Records excerpted from a collection:
+++++

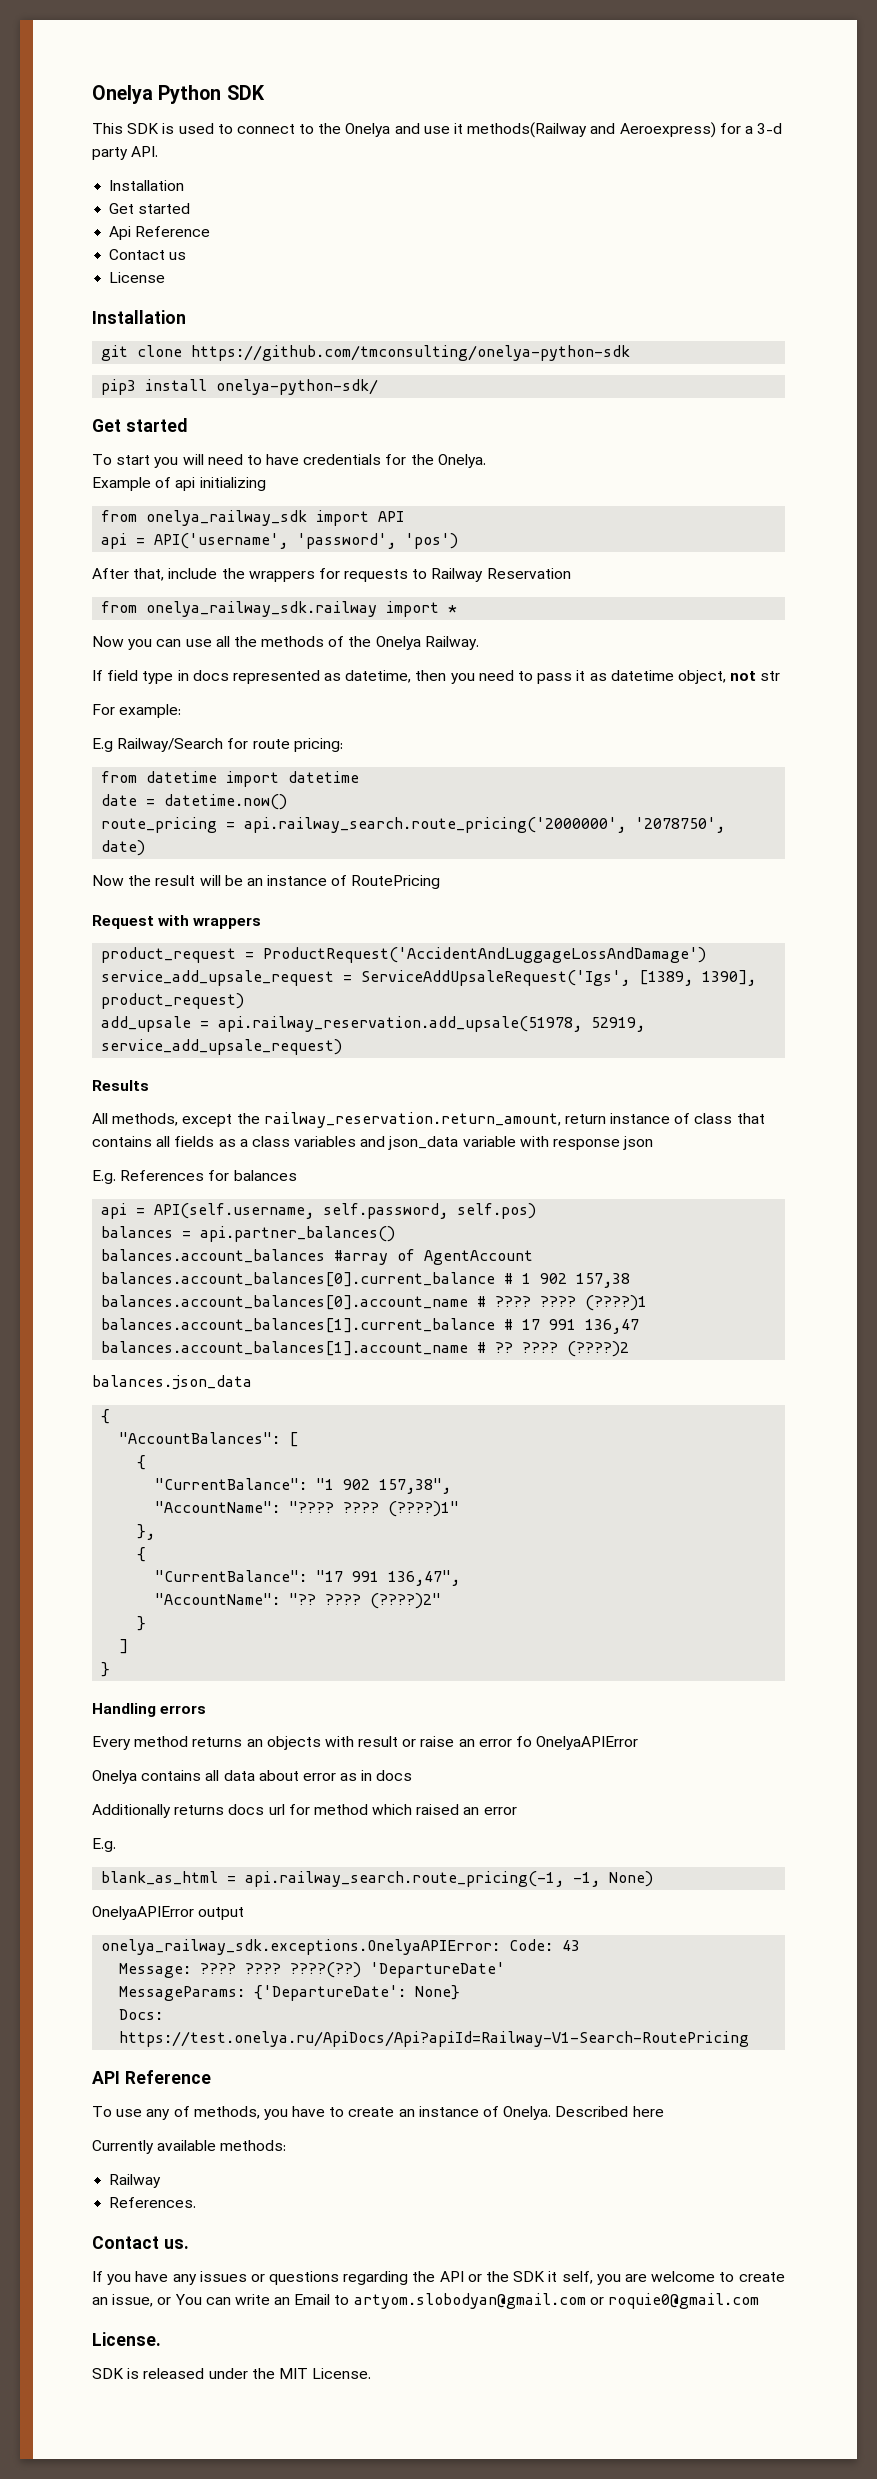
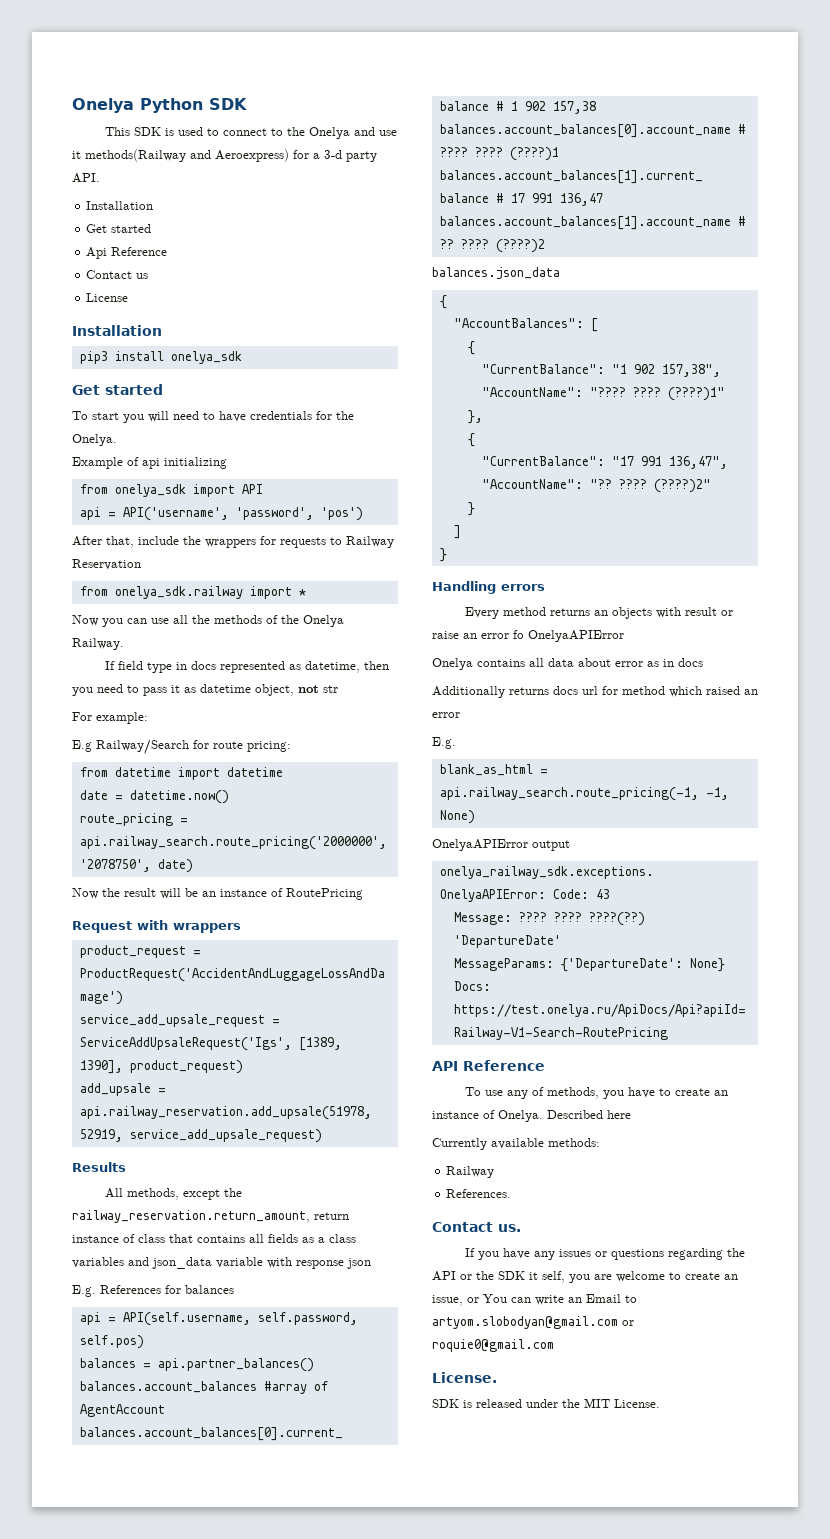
[101,345,631,361] // git clone https://github.com/tmconsulting/onelya-python-sdk -> (162, 330) none
[216,379,379,395] onelya-python-sdk/ -> [170,351,242,364] onelya_sdk
[146,510,308,526] onelya_railway_sdk -> [114,484,186,497] onelya_sdk
[146,601,378,617] onelya_railway_sdk.railway -> [114,586,243,599] onelya_sdk.railway

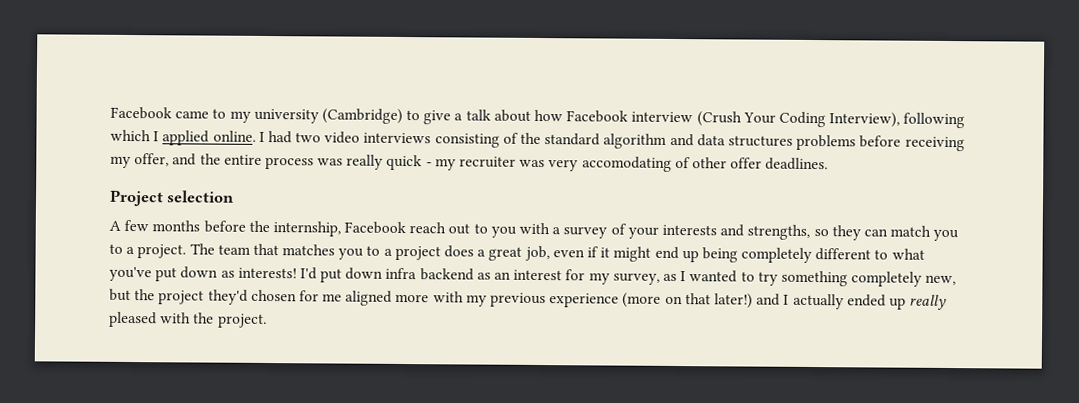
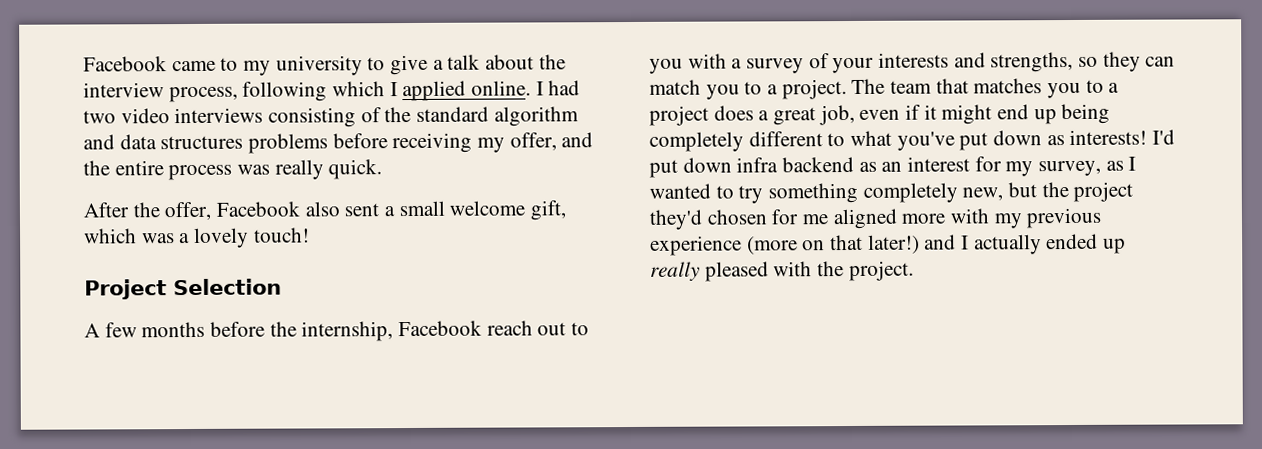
[321,108,403,124] (Cambridge) -> (363, 65) none
[534,109,901,128] how Facebook interview (Crush Your Coding Interview), -> [538,54,566,70] [83,82,238,103] the interview process,
[386,154,829,172] quick - my recruiter was very accomodating of other offer deadlines. -> [328,159,383,180] [83,200,567,221] [84,227,310,248] quick. // After the offer, Facebook also sent a small welcome gift, which was a lovely touch!
[166,190,236,203] selection -> [173,278,282,296] Selection

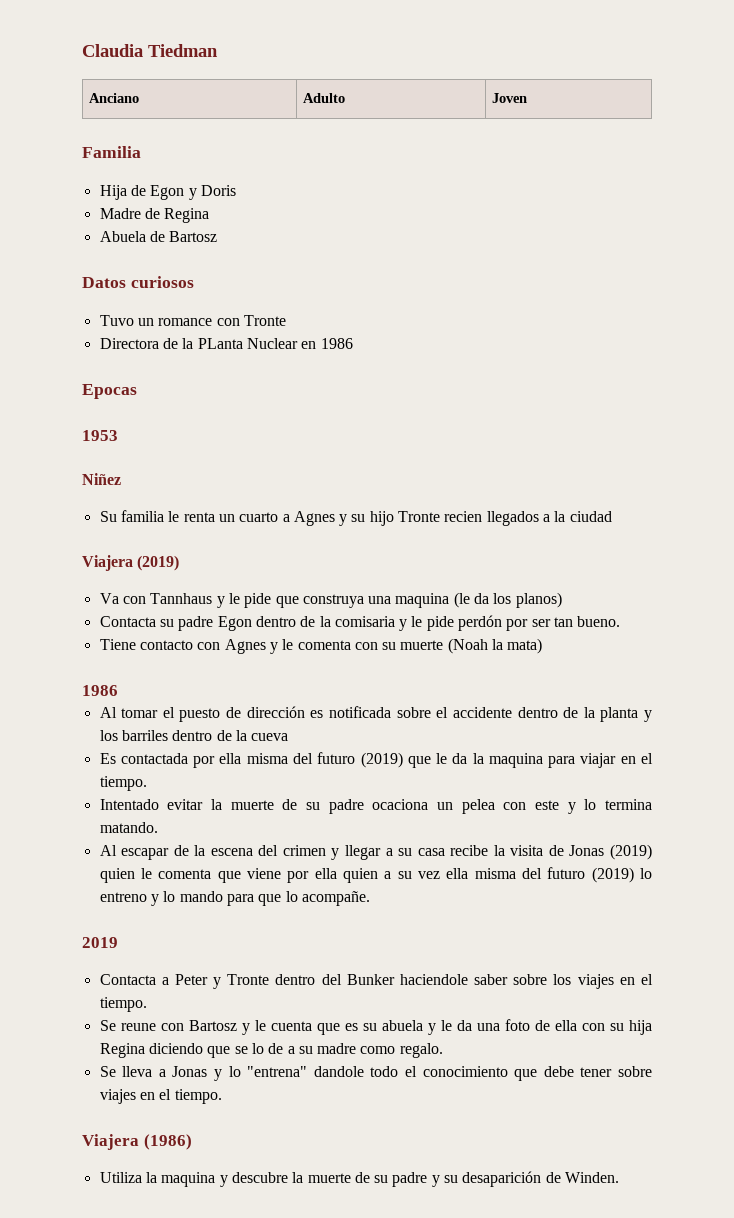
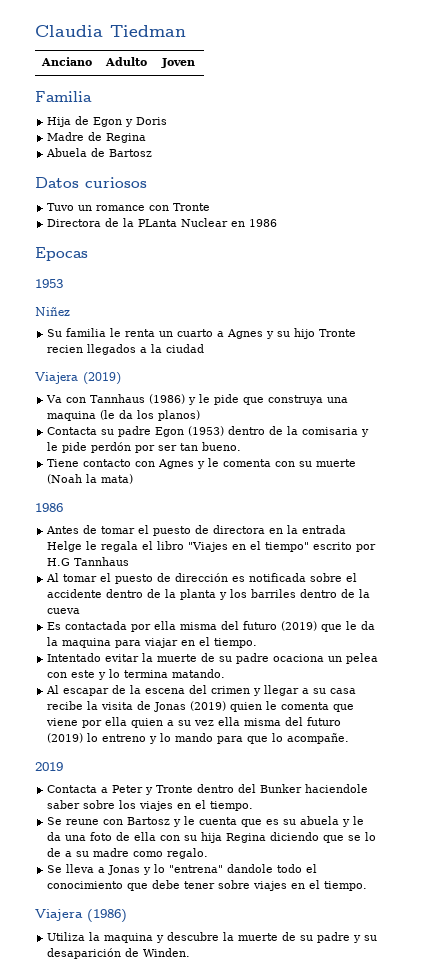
(213, 598) none -> [149,394,186,404] (1986)
(252, 623) none -> [188,426,225,436] (1953)
(118, 690) none -> [46,525,347,536] [47,541,377,552] [47,557,130,566] // Antes de tomar el puesto de directora en la entrada Helge le regala el libro "Viajes en el tiempo" escrito por H.G Tannhaus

+++++

What to work on: Read through the data above. Report each line that has the word "none".

Your solution:
[101,345,631,361] // git clone https://github.com/tmconsulting/onelya-python-sdk -> (162, 330) none
[321,108,403,124] (Cambridge) -> (363, 65) none
(213, 598) none -> [149,394,186,404] (1986)
(252, 623) none -> [188,426,225,436] (1953)
(118, 690) none -> [46,525,347,536] [47,541,377,552] [47,557,130,566] // Antes de tomar el puesto de directora en la entrada Helge le regala el libro "Viajes en el tiempo" escrito por H.G Tannhaus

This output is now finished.